宅建試験過去問題 平成25年試験 問10

問10

婚姻中の夫婦AB間には嫡出子CとDがいて、Dは既に婚姻しており嫡出子Eがいたところ、Dは平成25年10月1日に死亡した。他方、Aには離婚歴があり、前の配偶者との間の嫡出子Fがいる。Aが平成25年10月2日に死亡した場合に関する次の記述のうち、民法の規定及び判例によれば、正しいものはどれか。
  1. Aが死亡した場合の法定相続分は、Bが2分の1、Cが5分の1、Eが5分の1、Fが10分の1である。
  2. Aが生前、A所有の全財産のうち甲土地についてCに相続させる旨の遺言をしていた場合には、特段の事情がない限り、遺産分割の方法が指定されたものとして、Cは甲土地の所有権を取得するのが原則である。
  3. Aが生前、A所有の全財産についてDに相続させる旨の遺言をしていた場合には、特段の事情がない限り、Eは代襲相続により、Aの全財産について相続するのが原則である。
  4. Aが生前、A所有の全財産のうち甲土地についてFに遺贈する旨の意思表示をしていたとしても、Fは相続人であるので、当該遺贈は無効である。

正解 2

解説

  1. 誤り。法定相続人は、現配偶者であるB、子であるC、F、及びDを代襲相続するFの4人になります。Fも摘出子ですので、現在の配偶者との間の子と同等の相続分があります。よって、法定相続人と法定相続分の組合せは次のようになります。
    B:1/2
    C:1/2×1/3=1/6
    E(代襲相続):1/2×1/3=1/6
    F:1/2×1/3=1/6
  2. [正しい]。Aが生前、A所有の全財産のうち甲土地についてCに相続させる旨の遺言をしていた場合には、特段の事情がない限り、遺産分割の方法が指定されたものとみなされます。よって、Cは甲土地の所有権を取得するのが原則です(民法908条)。
    被相続人は、遺言で、遺産の分割の方法を定め、若しくはこれを定めることを第三者に委託し、又は相続開始の時から五年を超えない期間を定めて、遺産の分割を禁ずることができる。
  3. 誤り。
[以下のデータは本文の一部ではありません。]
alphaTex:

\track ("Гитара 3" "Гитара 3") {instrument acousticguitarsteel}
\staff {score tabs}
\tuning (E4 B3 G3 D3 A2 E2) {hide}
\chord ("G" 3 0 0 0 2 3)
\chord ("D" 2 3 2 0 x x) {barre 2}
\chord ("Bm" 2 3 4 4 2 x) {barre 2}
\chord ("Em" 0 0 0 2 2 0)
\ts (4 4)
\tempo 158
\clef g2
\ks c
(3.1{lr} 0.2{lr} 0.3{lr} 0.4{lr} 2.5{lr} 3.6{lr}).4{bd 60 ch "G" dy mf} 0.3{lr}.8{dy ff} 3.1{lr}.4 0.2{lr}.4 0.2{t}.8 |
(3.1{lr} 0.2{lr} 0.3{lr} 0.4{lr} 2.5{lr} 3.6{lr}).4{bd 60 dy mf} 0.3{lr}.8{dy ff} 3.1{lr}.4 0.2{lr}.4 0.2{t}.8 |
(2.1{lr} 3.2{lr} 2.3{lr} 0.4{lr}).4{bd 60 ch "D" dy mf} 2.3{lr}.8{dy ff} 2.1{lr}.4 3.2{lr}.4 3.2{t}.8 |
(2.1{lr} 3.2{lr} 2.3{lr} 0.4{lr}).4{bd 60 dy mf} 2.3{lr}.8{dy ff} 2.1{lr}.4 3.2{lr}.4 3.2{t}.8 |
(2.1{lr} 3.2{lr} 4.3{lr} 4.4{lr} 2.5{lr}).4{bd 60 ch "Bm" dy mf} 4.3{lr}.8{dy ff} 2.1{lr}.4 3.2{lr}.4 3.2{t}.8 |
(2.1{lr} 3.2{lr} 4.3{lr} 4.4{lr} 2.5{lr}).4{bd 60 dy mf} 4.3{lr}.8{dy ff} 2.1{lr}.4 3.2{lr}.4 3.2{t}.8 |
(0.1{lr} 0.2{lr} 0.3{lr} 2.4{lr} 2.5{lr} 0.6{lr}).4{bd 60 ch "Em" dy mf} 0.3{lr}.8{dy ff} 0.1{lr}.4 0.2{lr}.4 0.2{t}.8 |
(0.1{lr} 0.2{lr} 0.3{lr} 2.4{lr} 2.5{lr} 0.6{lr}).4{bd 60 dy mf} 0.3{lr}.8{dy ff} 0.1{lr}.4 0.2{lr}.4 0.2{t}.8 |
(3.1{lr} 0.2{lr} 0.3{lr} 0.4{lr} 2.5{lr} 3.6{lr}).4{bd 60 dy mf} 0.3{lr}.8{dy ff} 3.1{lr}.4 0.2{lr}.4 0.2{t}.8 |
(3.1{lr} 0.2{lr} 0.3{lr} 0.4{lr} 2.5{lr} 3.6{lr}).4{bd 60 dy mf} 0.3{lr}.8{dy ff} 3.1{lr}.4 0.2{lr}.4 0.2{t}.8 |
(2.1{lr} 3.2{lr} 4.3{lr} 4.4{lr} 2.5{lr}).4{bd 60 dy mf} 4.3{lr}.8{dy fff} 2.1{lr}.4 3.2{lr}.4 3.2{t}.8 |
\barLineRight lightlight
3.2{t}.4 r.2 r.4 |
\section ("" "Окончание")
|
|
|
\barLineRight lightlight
遺贈は、相続開始前に受贈者が死亡した場合には効力を生じません(民法994条)。本肢の場合、Aの死亡前にDが死亡しているので、AがDの代襲者等に遺産を相続させる旨の意思を有していたと見るべき特段の事情がない限り、この遺言は効力を生じません。
    遺贈は、遺言者の死亡以前に受遺者が死亡したときは、その効力を生じない。
  4. 誤り。特定の財産を指定して行う遺贈のことを特定遺贈といいます(民法964条)。特定遺贈は、相続人に対して行うこともできるので、当該遺贈は有効です。
    遺言者は、包括又は特定の名義で、その財産の全部又は一部を処分することができる。ただし、遺留分に関する規定に違反することができない。
したがって正しい記述は[2]です。